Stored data
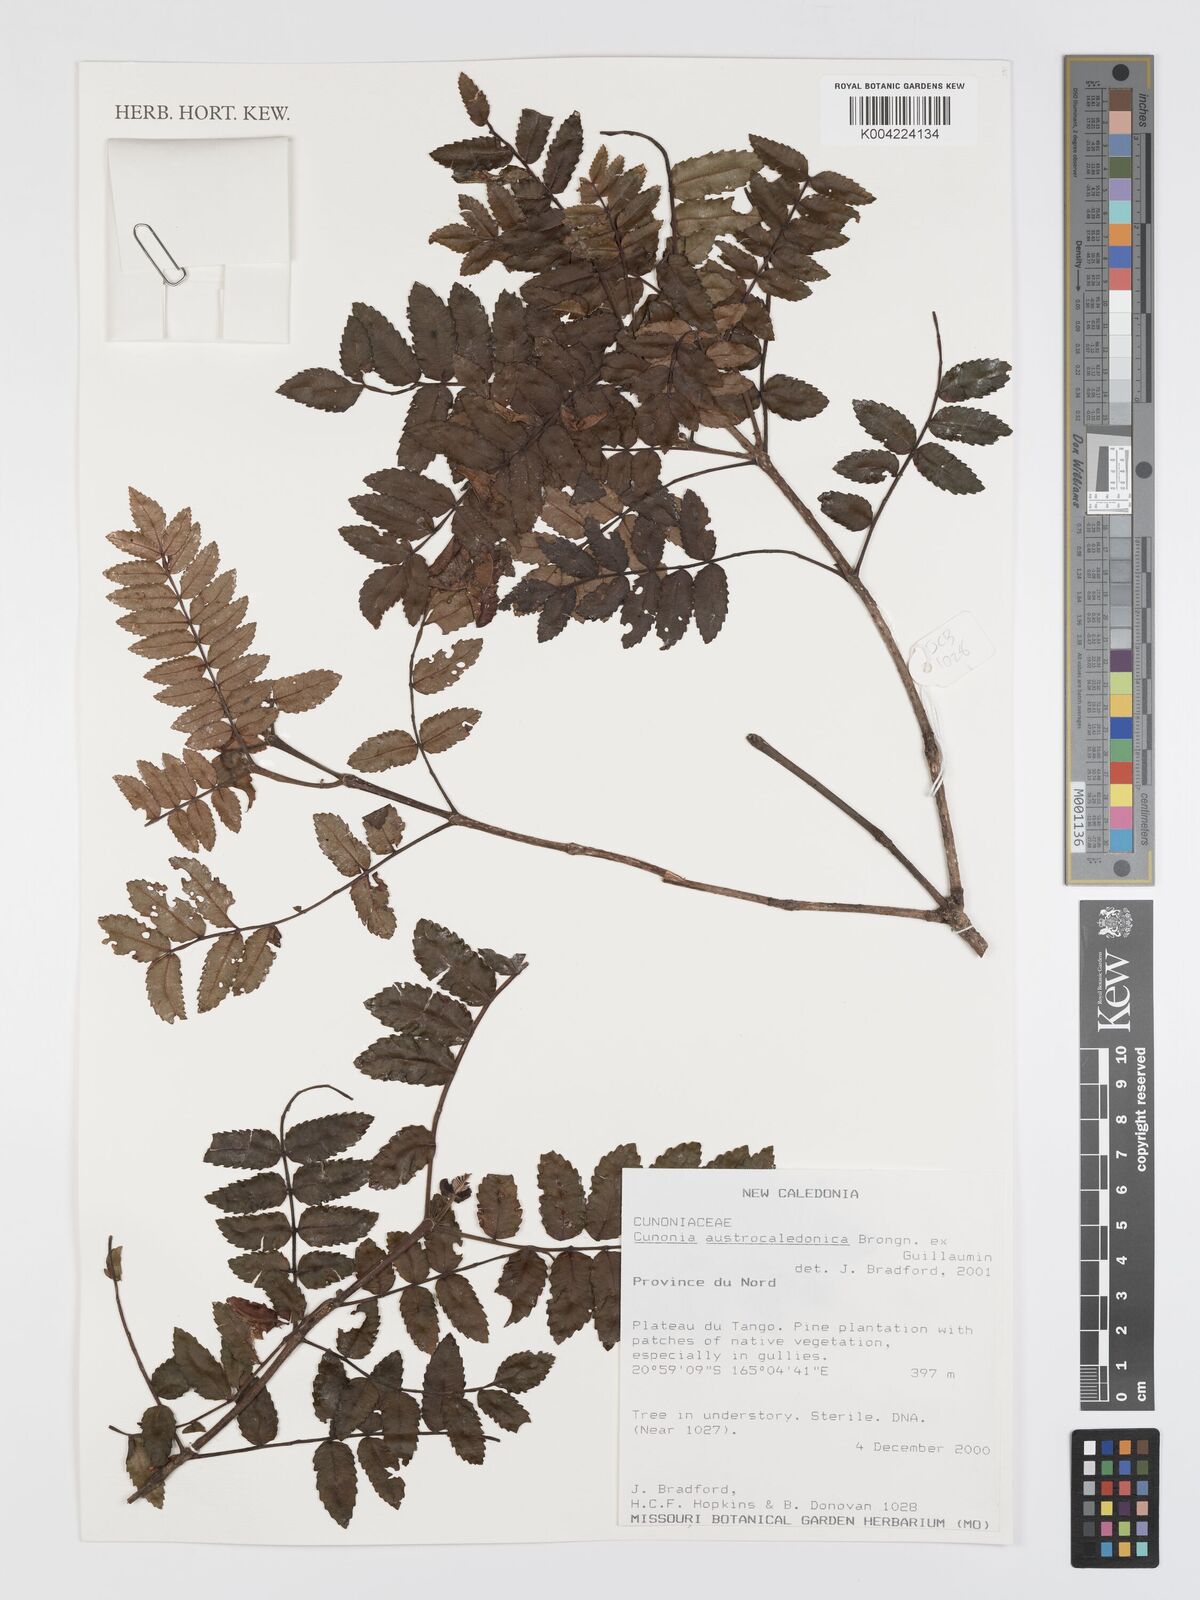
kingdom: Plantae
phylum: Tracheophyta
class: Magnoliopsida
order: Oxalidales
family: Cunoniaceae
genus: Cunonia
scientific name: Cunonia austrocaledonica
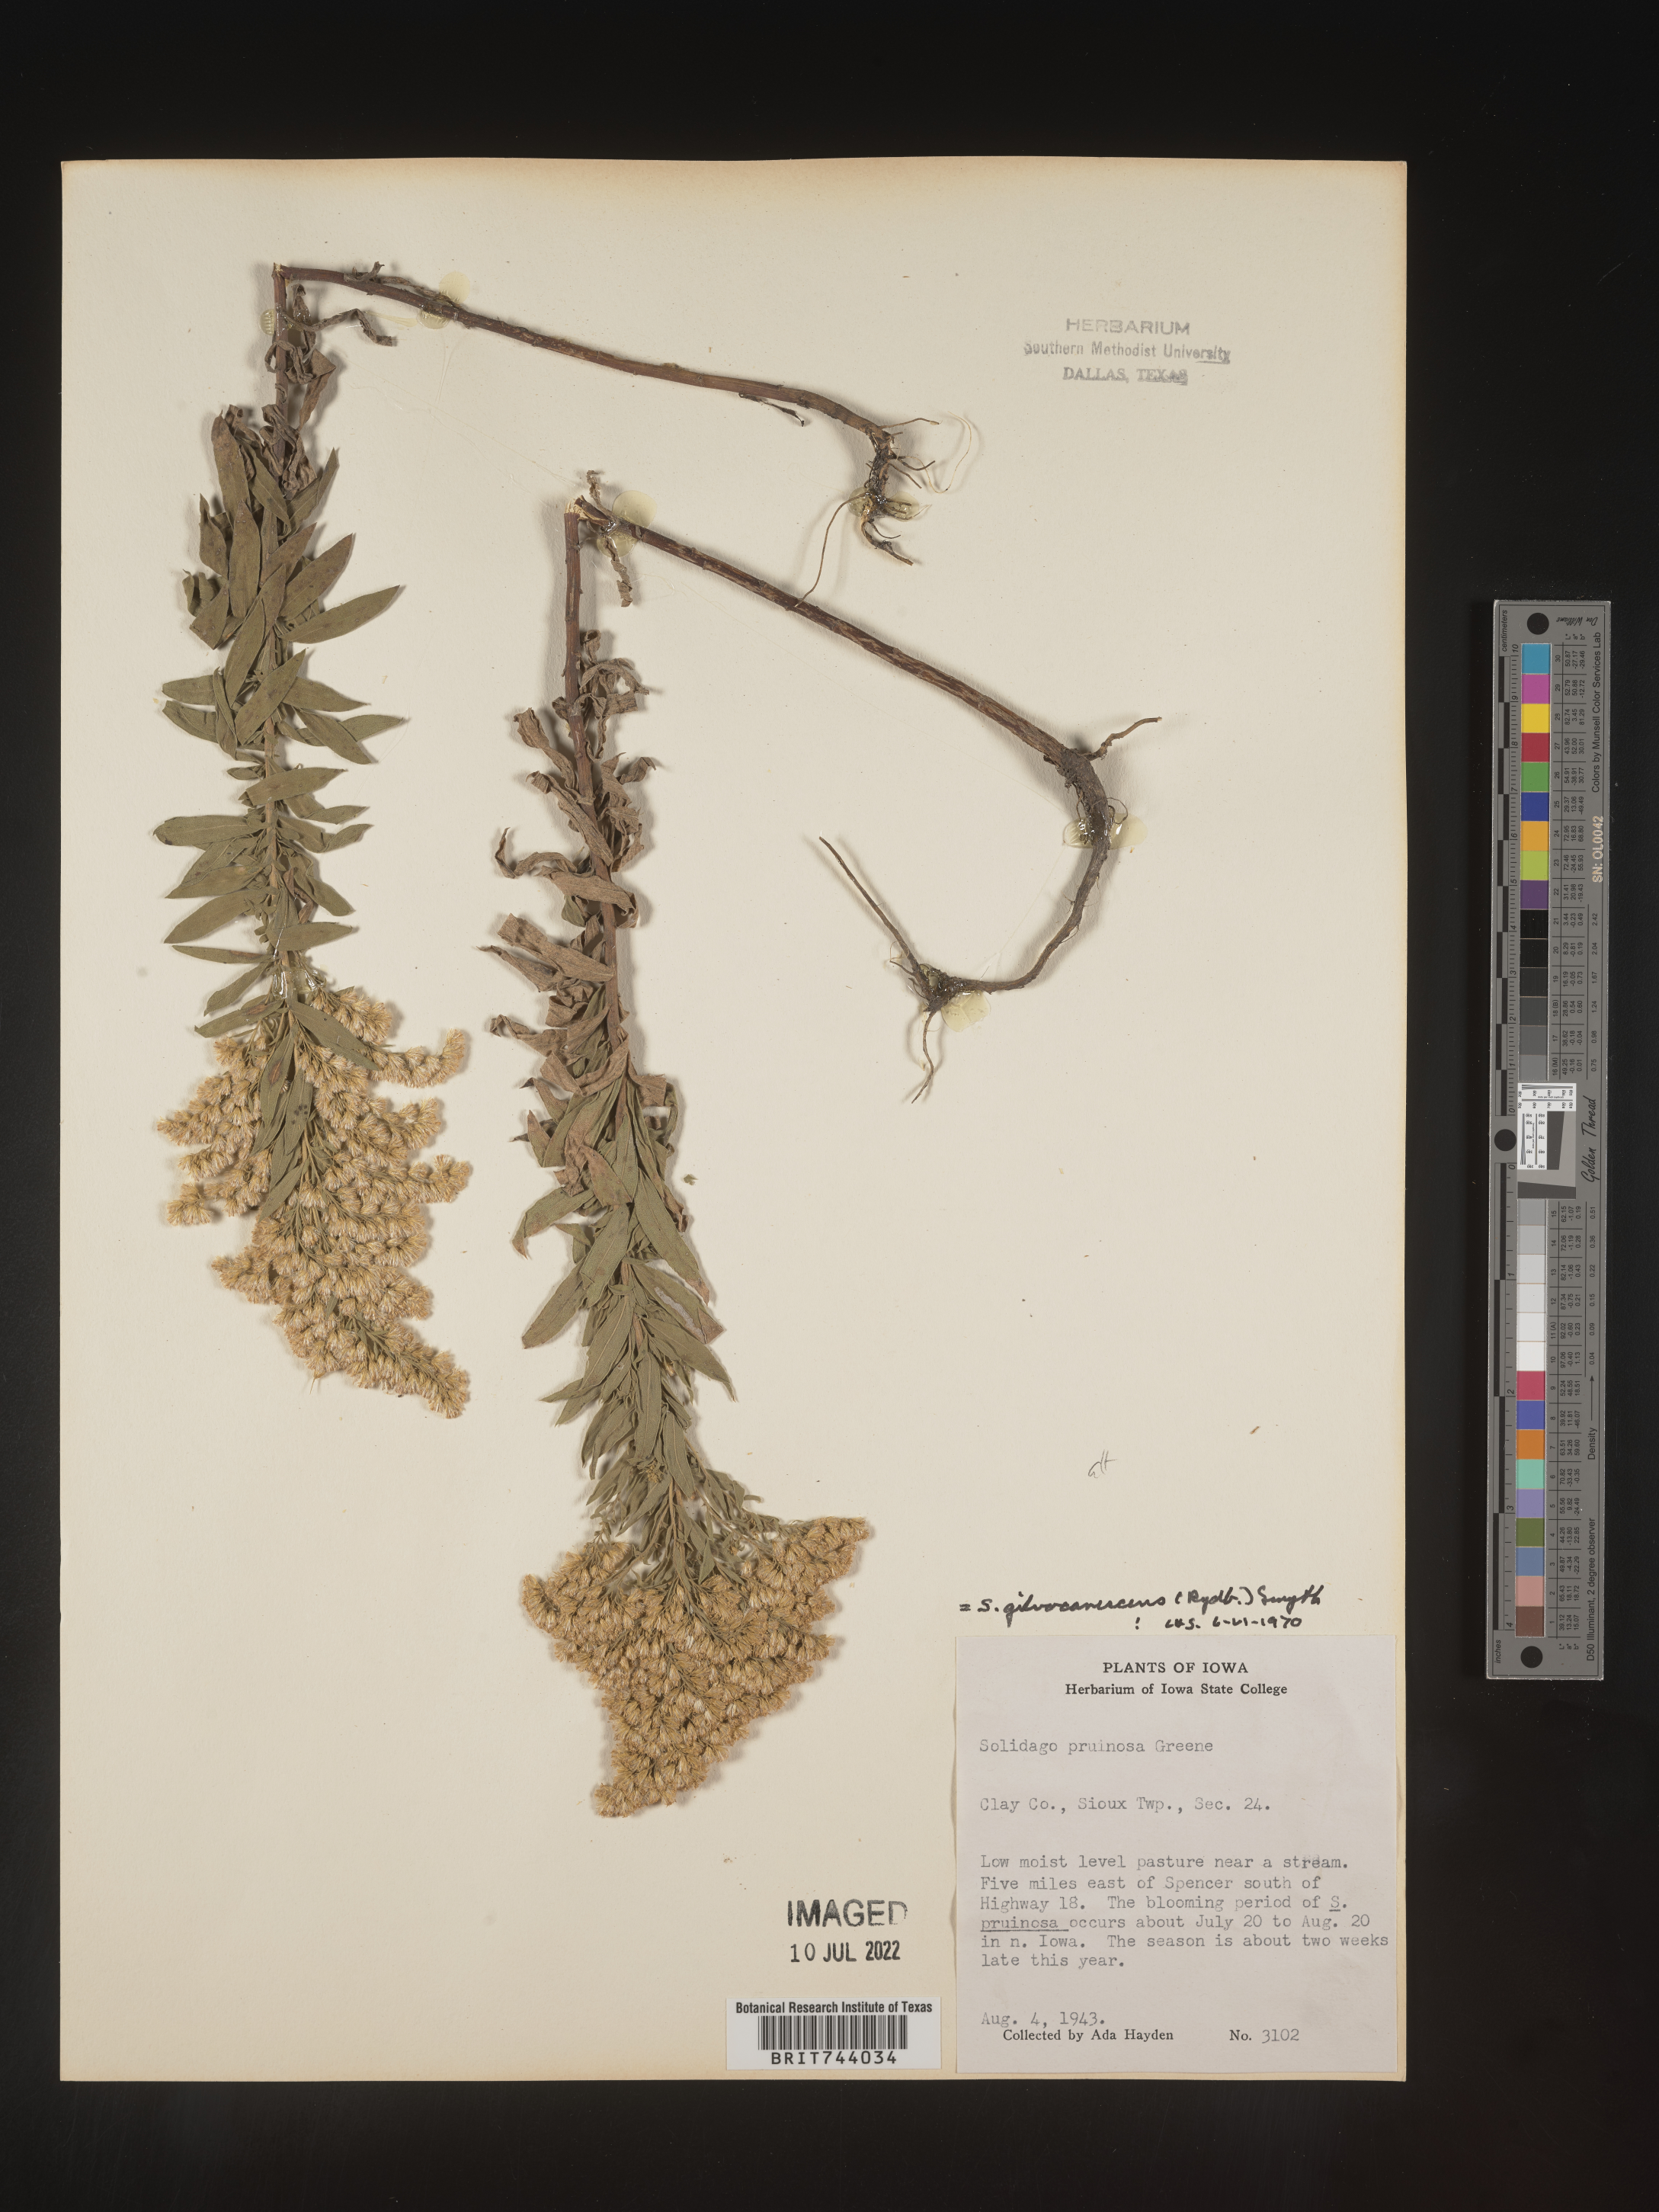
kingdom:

* Set problem:
Can you render every line of the records as a Markdown table with the columns Row and Line, numbering each row and leaving out blank lines? Leave the pictures out of the answer.

* Response below:
| Row | Line |
|---|---|
| 1 | kingdom: Plantae |
| 2 | phylum: Tracheophyta |
| 3 | class: Magnoliopsida |
| 4 | order: Oxalidales |
| 5 | family: Cunoniaceae |
| 6 | genus: Cunonia |
| 7 | scientific name: Cunonia austrocaledonica |
| 8 | kingdom: |